— Assignment —
Every record below must be retyped exactly, with the pictures left out.

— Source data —
======

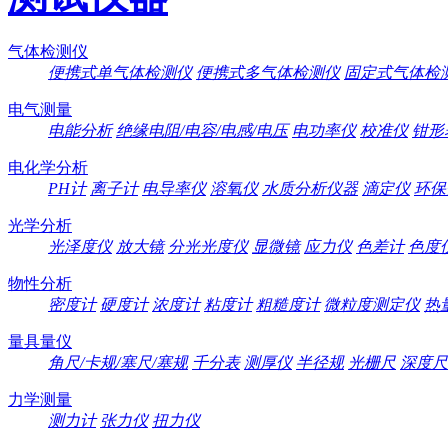
气体检测仪
便携式单气体检测仪
便携式多气体检测仪
固定式气体检
电气测量
电能分析
绝缘电阻/电容/电感/电压
电功率仪
校准仪
钳形
电化学分析
PH计
离子计
电导率仪
溶氧仪
水质分析仪器
滴定仪
环保
光学分析
光泽度仪
放大镜
分光光度仪
显微镜
应力仪
色差计
色度
物性分析
密度计
硬度计
浓度计
粘度计
粗糙度计
微粒度测定仪
热
量具量仪
角尺/卡规/塞尺/塞规
千分表
测厚仪
半径规
光栅尺
深度尺
力学测量
测力计
张力仪
扭力仪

======

— Task result —
气体检测仪
便携式单气体检测仪
便携式多气体检测仪
固定式气体检
电气测量
电能分析
绝缘电阻/电容/电感/电压
电功率仪
校准仪
钳形
电化学分析
PH计
离子计
电导率仪
溶氧仪
水质分析仪器
滴定仪
环保
光学分析
光泽度仪
放大镜
分光光度仪
显微镜
应力仪
色差计
色度
物性分析
密度计
硬度计
浓度计
粘度计
粗糙度计
微粒度测定仪
热
量具量仪
角尺/卡规/塞尺/塞规
千分表
测厚仪
半径规
光栅尺
深度尺
力学测量
测力计
张力仪
扭力仪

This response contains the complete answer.